Me diréis: en última instancia, es el pueblo el que escoge; somos nosotros quienes decidimos. Verdad en el plano institucional (aunque solo en parte, pensad en las numerosas exclusiones, como por ejemplo los extranjeros), pero falso en la vida real. Decidimos solamente a quién entregar las llaves de nuestra celda, tras lo cual —y lo digo con muchos años de experiencia a la espalda— nuestro esfuerzo político es tan patético como necesario para enderezar los entuertos que arman los que están en el poder. Parecemos almas en pena que deben intentar aquí y allá bloquear proyectos absurdos, tapar zanjas, arrancar el maíz transgénico, denunciar los riesgos de la energía atómica, ocupar las calles, manifestarnos contra los recortes sociales, luchar contra las privatizaciones, apoyar a los prófugos...

Pero volvamos a la democracia y a sus reglas.
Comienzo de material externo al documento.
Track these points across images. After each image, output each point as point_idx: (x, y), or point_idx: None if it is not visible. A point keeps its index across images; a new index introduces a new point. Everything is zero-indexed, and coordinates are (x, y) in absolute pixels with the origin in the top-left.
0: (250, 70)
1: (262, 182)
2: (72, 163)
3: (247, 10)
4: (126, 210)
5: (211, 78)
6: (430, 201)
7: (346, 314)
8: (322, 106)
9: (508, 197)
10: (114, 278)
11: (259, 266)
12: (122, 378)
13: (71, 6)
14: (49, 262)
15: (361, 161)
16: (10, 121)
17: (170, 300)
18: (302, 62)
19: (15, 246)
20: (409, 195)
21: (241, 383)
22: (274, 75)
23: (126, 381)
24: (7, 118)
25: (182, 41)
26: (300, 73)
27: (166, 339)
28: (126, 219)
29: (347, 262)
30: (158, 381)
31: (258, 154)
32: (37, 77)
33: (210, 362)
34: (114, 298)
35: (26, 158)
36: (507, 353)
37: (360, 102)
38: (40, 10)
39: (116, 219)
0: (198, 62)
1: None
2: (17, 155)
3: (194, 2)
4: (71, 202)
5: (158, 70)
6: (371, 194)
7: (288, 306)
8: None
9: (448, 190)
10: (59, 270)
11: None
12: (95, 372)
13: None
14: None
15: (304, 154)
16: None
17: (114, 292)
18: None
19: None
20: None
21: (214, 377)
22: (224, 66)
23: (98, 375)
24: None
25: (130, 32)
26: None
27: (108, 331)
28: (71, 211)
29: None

Una de ellas establece que mediante el sufragio (más o menos) universal escogemos (directa o indirectamente) a los gobernantes. Si vamos a votar ¿aceptamos o no aceptamos esta regla? Trump (por citar uno, pero el campo de lo obsceno es grande, desde Duterte hasta Hollande) lo hará todo mal, pero ha sido elegido.

Esta es la inexorable ley del número. Aquí no se trata, entendámonos, del voto en sí, que puede ser un instrumento para elegir tan válido como, por ejemplo, el sorteo. Se trata del voto de poder, que da poder, que se desprestigia y entonces nos damos cuenta de que no somos capaces ni siquiera de arañar al poder más fuerte, el económico, entendido en sentido amplio, estructural. La cifra de este dato de hecho se acentúa, además de en Grecia, en Venezuela y Brasil. Incluso allí, tras el líder en el poder, la voz vuelve a la base, con la Red de Comuneros y Comuneras y los Pueblos Liberados (la «toparquía», en su momento promovida por Chávez y hoy obstaculizada por el Gobierno) por una parte, y organizaciones como el Movimiento de los Trabajadores Sin Techo por otra. Una vez más (¡lo habíamos dicho!) el proletariado está llamado a construir por sí solo, fuera de la democracia, los espacios de libertad política y económica que marcan la diferencia. Por eso estoy con Malatesta cuando dice:

«No somos partidarios ni de un gobierno de mayoría ni de uno de minoría; no estamos ni por la democracia ni por la dictadura. Queremos la abolición del gendarme. Queremos la libertad para todos, y el libre acuerdo, que no puede faltar cuando nadie tiene los medios para forzar a los demás, y todos están interesados en la buena marcha de la sociedad. Queremos la anarquía.»